On Wed, Jun 26, 2013 at 2:24 PM, Michael Thomas <[email protected]> wrote:

> On 06/26/2013 11:22 AM, David R Oran wrote:
>
>> On Jun 26, 2013, at 1:46 PM, Michael Thomas <[email protected]> wrote:
>>
>>  On 06/26/2013 10:42 AM, Mark Townsley wrote:
>>>
>>>> On Jun 26, 2013, at 3:52 PM, Ted Lemon wrote:
>>>>
>>>>  On Jun 26, 2013, at 4:08 AM, Mark Townsley <[email protected]> wrote:
>>>>>
>>>>>> That explicit statement went away in RFC 3315, though the terminology
>>>>>> section makes it very clear that a Host is not a Router.
>>>>>>
>>>>> DHCPv6 PD is explicitly for configuring routers, so I think this
>>>>> assertion is wrong.
>>>>>
>>>> This was linked back to the assertion that "the IETF has a
>>>> configuration protocol, it is DHCP" or some such. I was simply trying to
>>>> point out what "the IETF" has on record in this regard.
>>>>
>>>> Certainly, we often use protocols beyond their original intent.

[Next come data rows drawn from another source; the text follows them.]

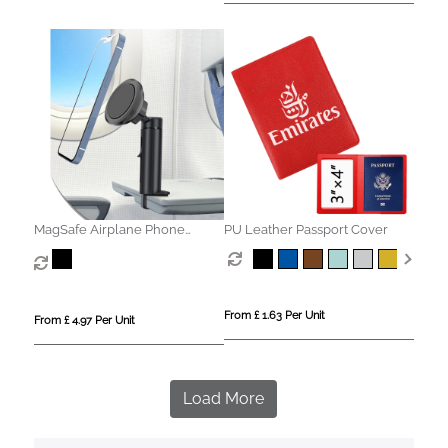
MagSafe Airplane Phone
PU Leather Passport Cover
Holder
From £ 1.63 Per Unit
From £ 4.97 Per Unit
Load More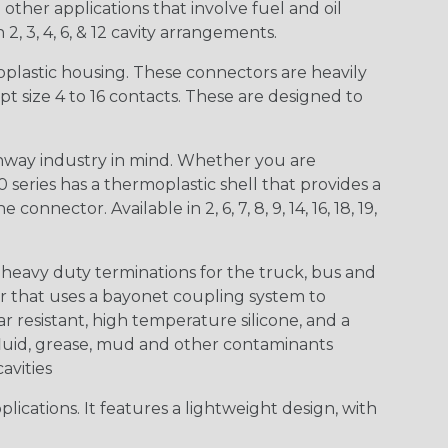
other applications that involve fuel and oil
 2, 3, 4, 6, & 12 cavity arrangements.
lastic housing. These connectors are heavily
t size 4 to 16 contacts. These are designed to
way industry in mind. Whether you are
0 series has a thermoplastic shell that provides a
ctor. Available in 2, 6, 7, 8, 9, 14, 16, 18, 19,
heavy duty terminations for the truck, bus and
or that uses a bayonet coupling system to
 resistant, high temperature silicone, and a
c fluid, grease, mud and other contaminants
cavities
ications. It features a lightweight design, with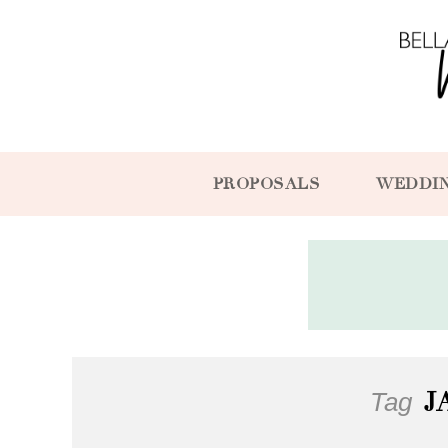
PROPOSALS
WEDDI
Tag
J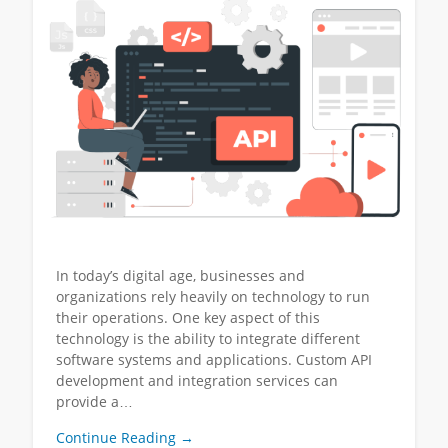
In today’s digital age, businesses and
organizations rely heavily on technology to run
their operations. One key aspect of this
technology is the ability to integrate different
software systems and applications. Custom API
development and integration services can
provide a…
Continue Reading →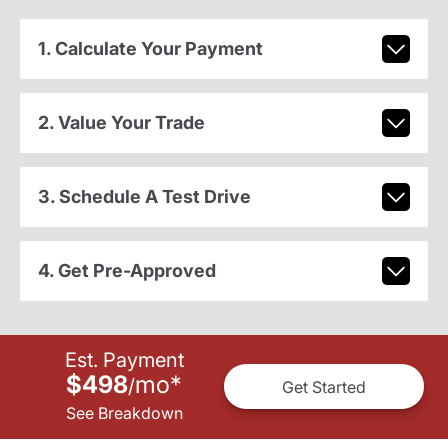
1. Calculate Your Payment
2. Value Your Trade
3. Schedule A Test Drive
4. Get Pre-Approved
Est. Payment
$498
mo
*
/
Get Started
See Breakdown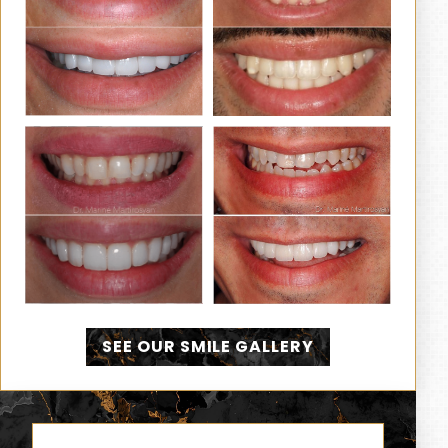
SEE OUR SMILE GALLERY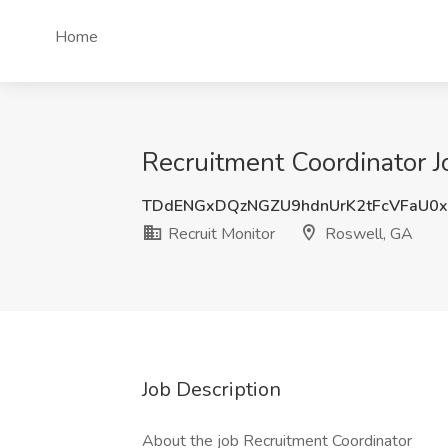
Home
Recruitment Coordinator J
TDdENGxDQzNGZU9hdnUrK2tFcVFaU0
Recruit Monitor
Roswell, GA
Job Description
About the job Recruitment Coordinator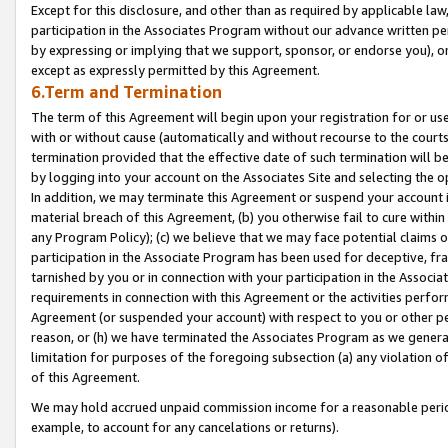
Except for this disclosure, and other than as required by applicable la
participation in the Associates Program without our advance written per
by expressing or implying that we support, sponsor, or endorse you), or
except as expressly permitted by this Agreement.
6.Term and Termination
The term of this Agreement will begin upon your registration for or use
with or without cause (automatically and without recourse to the courts,
termination provided that the effective date of such termination will b
by logging into your account on the Associates Site and selecting the o
In addition, we may terminate this Agreement or suspend your account i
material breach of this Agreement, (b) you otherwise fail to cure withi
any Program Policy); (c) we believe that we may face potential claims or
participation in the Associate Program has been used for deceptive, frau
tarnished by you or in connection with your participation in the Associ
requirements in connection with this Agreement or the activities perfo
Agreement (or suspended your account) with respect to you or other per
reason, or (h) we have terminated the Associates Program as we general
limitation for purposes of the foregoing subsection (a) any violation o
of this Agreement.
We may hold accrued unpaid commission income for a reasonable period 
example, to account for any cancelations or returns).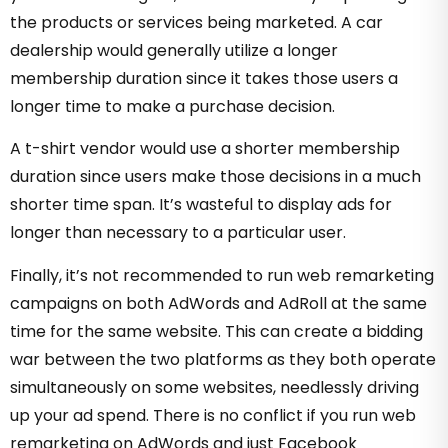
the products or services being marketed. A car
dealership would generally utilize a longer
membership duration since it takes those users a
longer time to make a purchase decision.
A t-shirt vendor would use a shorter membership
duration since users make those decisions in a much
shorter time span. It’s wasteful to display ads for
longer than necessary to a particular user.
Finally, it’s not recommended to run web remarketing
campaigns on both AdWords and AdRoll at the same
time for the same website. This can create a bidding
war between the two platforms as they both operate
simultaneously on some websites, needlessly driving
up your ad spend. There is no conflict if you run web
remarketing on AdWords and just Facebook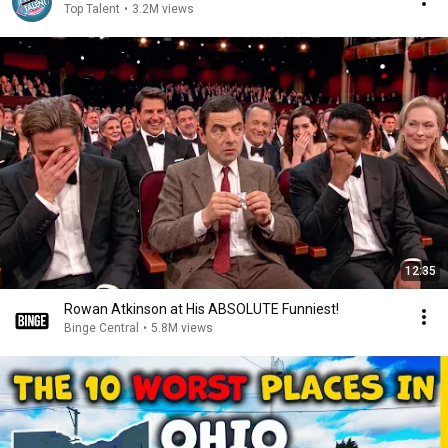
Top Talent
•
3.2M views
12:35
Rowan Atkinson at His ABSOLUTE Funniest!
Binge Central
•
5.8M views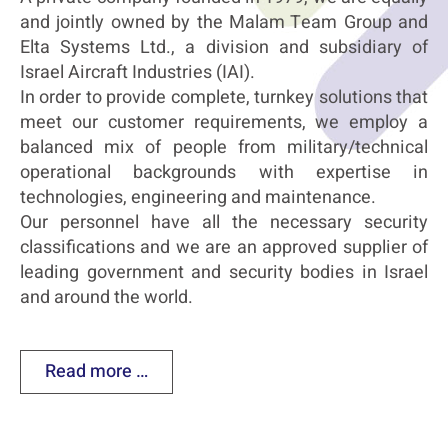
and jointly owned by the Malam Team Group and
Elta Systems Ltd., a division and subsidiary of
Israel Aircraft Industries (IAI).
In order to provide complete, turnkey solutions that
meet our customer requirements, we employ a
balanced mix of people from military/technical
operational backgrounds with expertise in
technologies, engineering and maintenance.
Our personnel have all the necessary security
classifications and we are an approved supplier of
leading government and security bodies in Israel
and around the world.
Read more …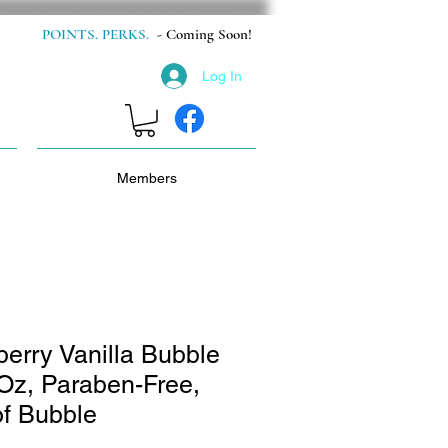
POINTS. PERKS.
- Coming Soon!
Log In
Members
erry Vanilla Bubble
 Oz, Paraben-Free,
f Bubble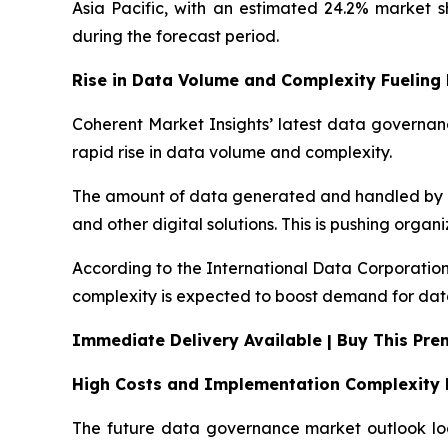
Asia Pacific, with an estimated 24.2% market 
during the forecast period.
Rise in Data Volume and Complexity Fuelin
Coherent Market Insights’ latest data governanc
rapid rise in data volume and complexity.
The amount of data generated and handled by bus
and other digital solutions. This is pushing orga
According to the International Data Corporation
complexity is expected to boost demand for dat
Immediate Delivery Available | Buy This Pr
High Costs and Implementation Complexity 
The future data governance market outlook look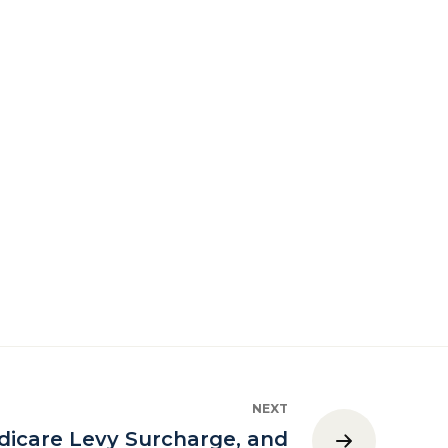
NEXT
icare Levy Surcharge, and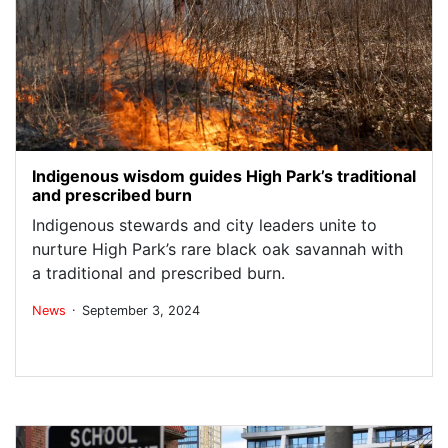
Indigenous wisdom guides High Park’s traditional
and prescribed burn
Indigenous stewards and city leaders unite to
nurture High Park’s rare black oak savannah with
a traditional and prescribed burn.
.
News
September 3, 2024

RFC
>>>> 5218 calls this "Wild Success", with plenty of examples.
>>>>
>>>> DHCPv6 PD has been referred to by one of its co-authors as "a Fax
>>>> replacement", so that the user doesn't have to type in his prefix sent to
>>>> him in printed form from his ISP. I think that analogy was given to sway
>>>> anyone away from trying to rely on it for more than a very long-lived,
>>>> essentially static, value from an ISP.
>>>>
>>>>  Isn't a Somebody's-Law that states that "every successful protocol
>>> will become a
>>> transport protocol for something else”?Yup. I claim
>>>
>>>  Yup - I claim to have coined that one.
>>
>>
> Heh -- I definitely heard it from you first :)
>
>
>
And it's soooo true, though I managed to discourage using X protocol as an
RPC framework, back in the day.

Unfortunately, no success with HTTP :-(.